§ 27: Projective pencils on a conic

If X, Y, A, B, C, D are points on a conic J, then J is the conic generated by the projectivity φ from X onto Y with φ(XA) = YA, φ(XB) = YB, φ(XC) = YC. We also have φ(XD) = YD.
Hence (XA, XB; XC, XD) = (YA, YB; YC, YD), so we can define:

Definition: The cross ratio of four points A, B, C, D on a conic J is the number (XA, XB; XC, XD), with X on J arbitrary.

Definition: A projectivity from a conic J onto itself is a bijection from J onto J that preserves cross ratio.

Fundamental Theorem: Given three points A, B, C on a conic J and three points A ', B ', C ' on J.
Then there exists exactly one projectivity φ: JJ with φ(A) = A ', φ(B) = B ', φ(C) = C '.

i) Existence:
Choose D on J. Let ψ be the projectivity from the pencil of lines D onto D with ψ(DA) = DA ', ψ(DB) = DB ', ψ(DC) = DC '. Define φ as follows: for X on J, let φ(X) be the intersection point unequal to D of ψ(DX) and J. Check that this φ meets the requirements.
ii) Unicity:
Suppose φ1 and φ2 both meet the requirements.
Then we have for X on J: (A, B; C, X) = (φ1(A), φ1(B); φ1(C), φ1(X)) = (A ', B ' ; C ', φ1(X)), and likewise: (A, B; C, X) = (A ', B ' ; C ', φ2(X)).
So (DA, DB; DC, DX) = (DA ', DB ' ; DC ', Dφ1(X)) = (DA ', DB ' ; DC ', Dφ2(X)).
So Dφ1(X)) = Dφ2(X)), and since φ1(X)) and φ2(X)) both lie on J, it follows that φ1(X) = φ2(X).

Note: If P is a point, then the mapping that, for X on J, maps X to the other intersection point of PX and J, is in general not a projectivity.
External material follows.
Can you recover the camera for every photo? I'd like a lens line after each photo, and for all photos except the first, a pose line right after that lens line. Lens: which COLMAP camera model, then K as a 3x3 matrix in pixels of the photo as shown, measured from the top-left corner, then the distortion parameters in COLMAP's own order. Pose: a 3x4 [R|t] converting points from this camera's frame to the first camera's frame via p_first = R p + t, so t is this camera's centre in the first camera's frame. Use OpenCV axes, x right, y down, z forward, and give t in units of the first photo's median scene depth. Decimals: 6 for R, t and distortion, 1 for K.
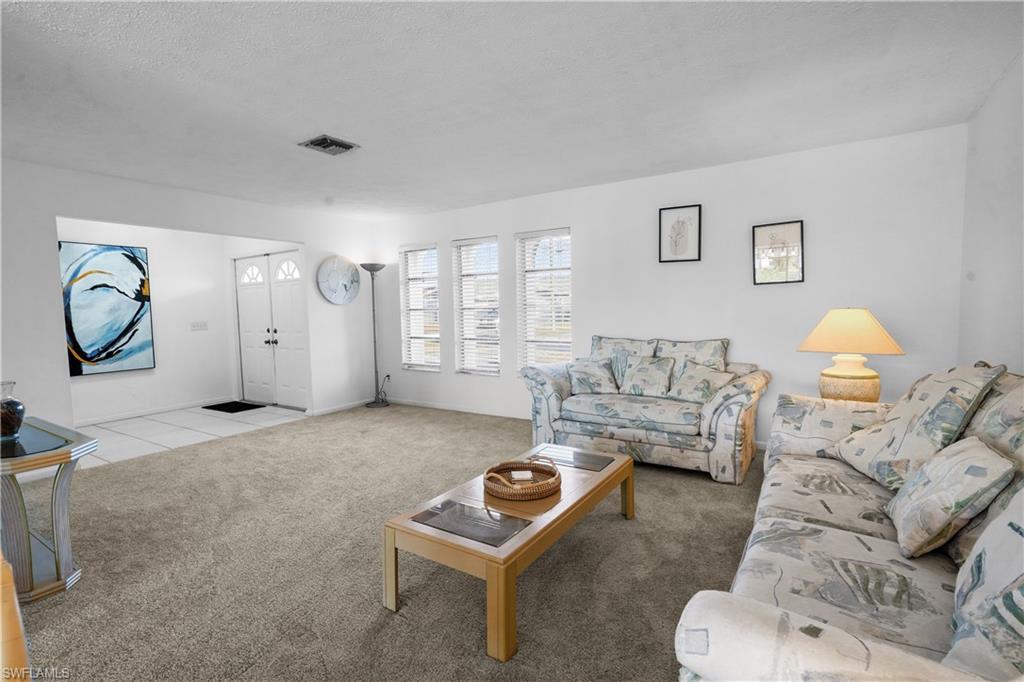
lens RADIAL K [[485.4, 0, 508.9], [0, 485.4, 341.3], [0, 0, 1]] dist [-0.001073, 0.000263]
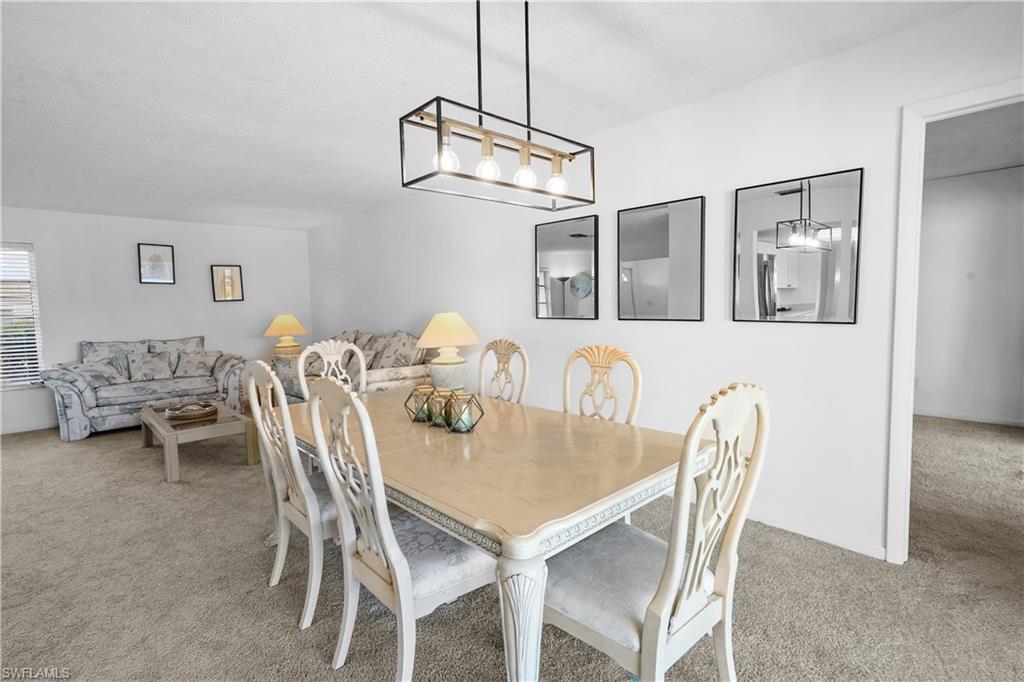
lens RADIAL K [[485.4, 0, 508.9], [0, 485.4, 341.3], [0, 0, 1]] dist [-0.001073, 0.000263]
pose [[0.242266, -0.057885, 0.968482, -0.823238], [0.088414, 0.995382, 0.037376, 0.040839], [-0.966173, 0.076573, 0.246265, -0.329485]]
Theorem of Steiner: Let J be a conic and φ a projectivity from J onto J.
Then all the points Xφ(Y). Yφ(X), with X, Y on J, lie on one and the same line (the Pascal line of φ).
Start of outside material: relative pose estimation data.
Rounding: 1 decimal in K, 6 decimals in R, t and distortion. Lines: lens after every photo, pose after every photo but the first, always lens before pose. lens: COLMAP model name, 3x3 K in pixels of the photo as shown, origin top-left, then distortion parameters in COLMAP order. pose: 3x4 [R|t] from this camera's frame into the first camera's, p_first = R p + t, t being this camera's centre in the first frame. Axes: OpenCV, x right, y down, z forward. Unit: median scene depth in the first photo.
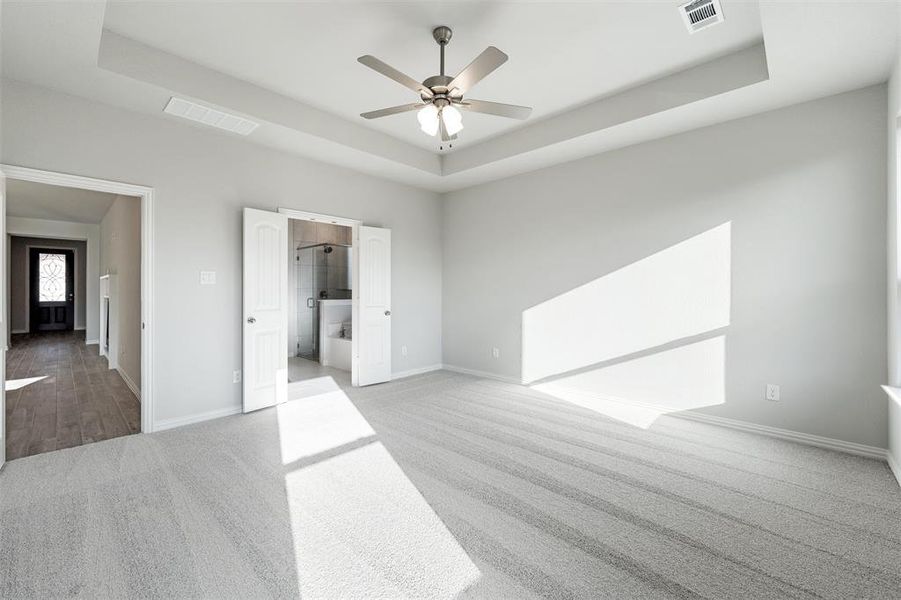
lens RADIAL K [[369.3, 0, 444.3], [0, 369.3, 287.9], [0, 0, 1]] dist [0.001463, -0.000012]
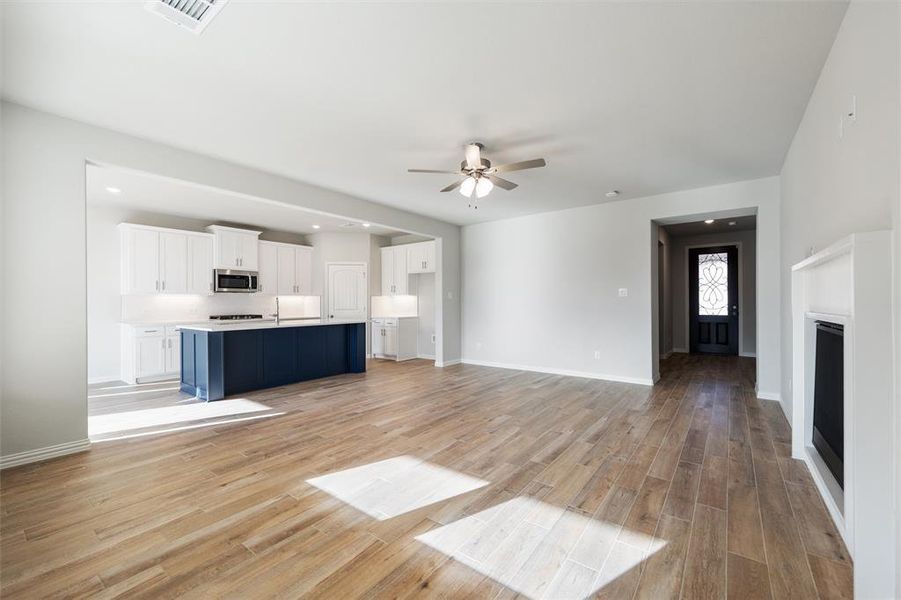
lens RADIAL K [[365.9, 0, 447.1], [0, 365.9, 303.5], [0, 0, 1]] dist [-0.000600, -0.000095]
pose [[0.109478, 0.000319, -0.993989, -0.372008], [0.008884, 0.999960, 0.001299, 0.005621], [0.993950, -0.008973, 0.109470, 0.375182]]
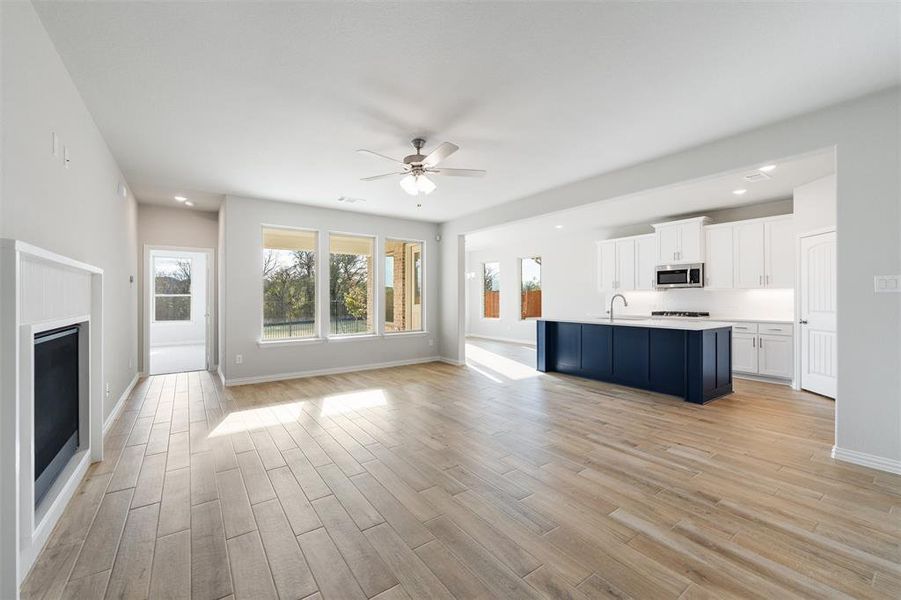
lens RADIAL K [[364.7, 0, 443.8], [0, 364.7, 296.6], [0, 0, 1]] dist [-0.001290, -0.000471]
pose [[-0.981502, 0.001357, 0.191445, -0.770200], [0.000057, 0.999977, -0.006796, 0.002391], [-0.191450, -0.006660, -0.981480, 0.739750]]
Proof: Choose three points A, B, C on J. We are going to prove that, for X and Y on J, Xφ(Y). Yφ(X) lies on the Pascal line of hexagon ABCφ(A)φ(B)φ(C).
Let ψ be the projectivity from the pencil of lines A onto the pencil of lines φ(A) with ψ(Aφ(B)) = φ(A)B, ψ(Aφ(C)) = φ(A)C, ψ(Aφ(A)) = φ(A)A.
Since Aφ(A) is invariant, this is a perspectivity whose axis is the line through Aφ(B)).φ(A)B and Aφ(C)).φ(A)C, this is the Pascal line of hexagon ABCφ(A)φ(B)φ(C).
Since (B, C; A, X) = (φ(B), φ(C); φ(A), φ(X)), we have (φ(A)B, φ(A)C; φ(A)A, φ(A)X)) = (Aφ(B), Aφ(C); Aφ(A), Aφ(X)).
So, since ψ preserves cross ratio, and because of O38, we find ψ(Aφ(X)) = φ(A)X.
This implies that Aφ(X). Xφ(A) lies on the Pascal line of hexagon ABCφ(A)φ(B)φ(C).
Likewise we deduce that Aφ(Y). Yφ(A) lies on that line.
Now if we apply the theorem of Pascal to hexagon AXYφ(A)φ(X)φ(Y), then we see that Xφ(Y). Yφ(X) also lies on the same line.

O102 Study the two texts in in the answers of this problem. Together, they form an application of the theory above.

O103 Given two triangles ABC and UWV. Construct triangle PQR whose sides go through U, V and W and whose vertices lie on the sides of triangle ABC.